DATA SHOWN |
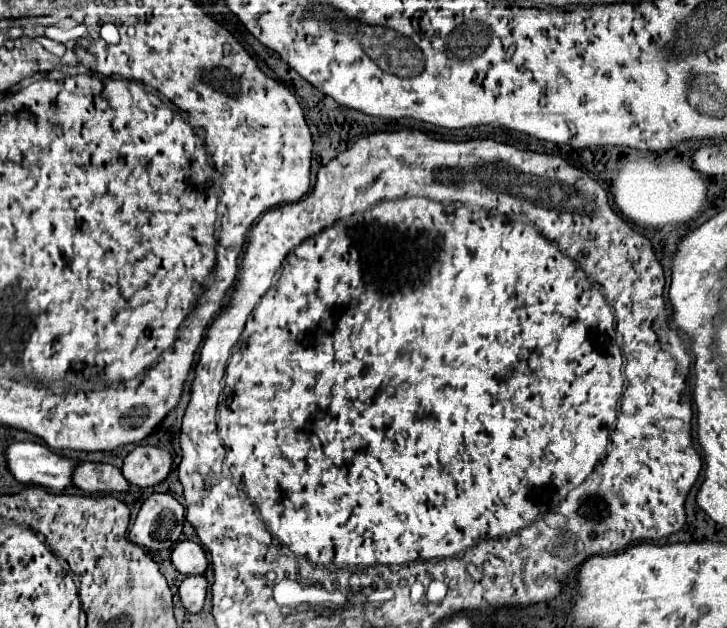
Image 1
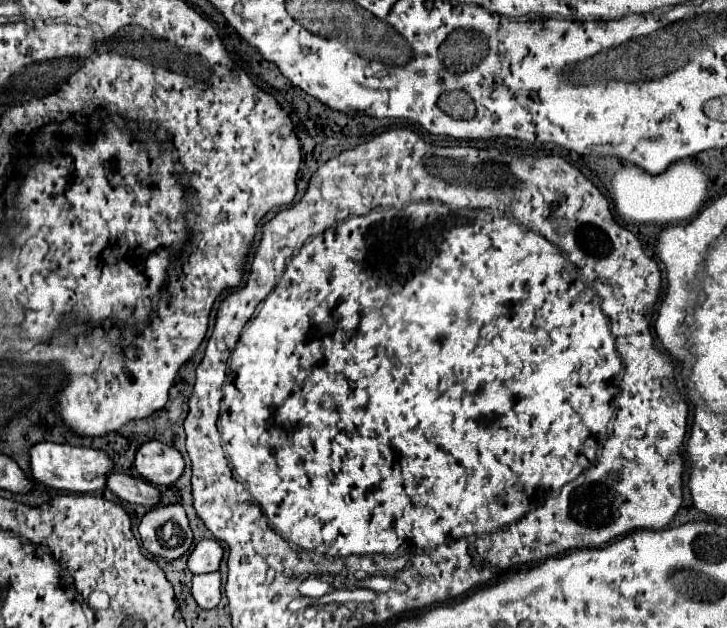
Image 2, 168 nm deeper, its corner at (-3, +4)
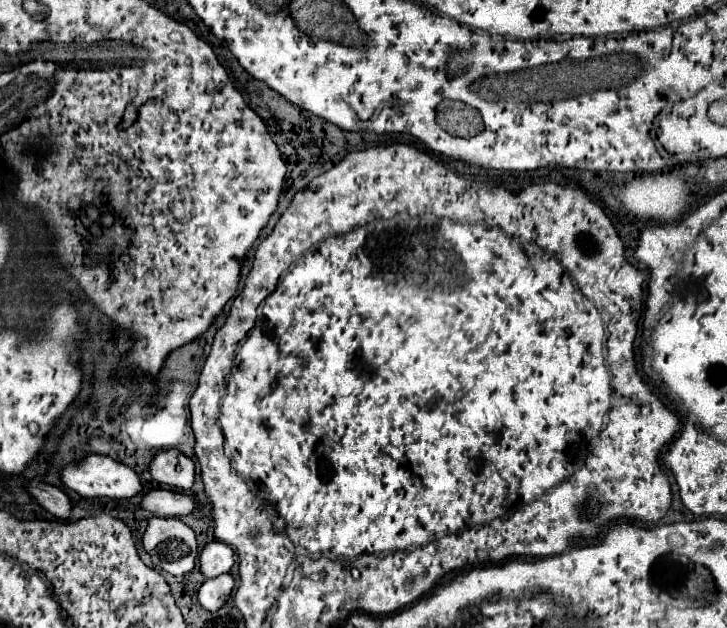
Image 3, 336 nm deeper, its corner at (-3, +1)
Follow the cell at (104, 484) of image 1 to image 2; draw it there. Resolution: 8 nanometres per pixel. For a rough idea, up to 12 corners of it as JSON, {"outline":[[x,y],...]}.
{"outline":[[111,471],[107,489],[131,503],[155,505],[159,489]]}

WHAT YOU SHOULD DO | Aside from the pictures, repeat the listing exactly.

RESULT |
Image 1
Image 2, 168 nm deeper, its corner at (-3, +4)
Image 3, 336 nm deeper, its corner at (-3, +1)
Follow the cell at (104, 484) of image 1 to image 2; draw it there. Resolution: 8 nanometres per pixel. For a rough idea, up to 12 corners of it as JSON, {"outline":[[x,y],...]}.
{"outline":[[111,471],[107,489],[131,503],[155,505],[159,489]]}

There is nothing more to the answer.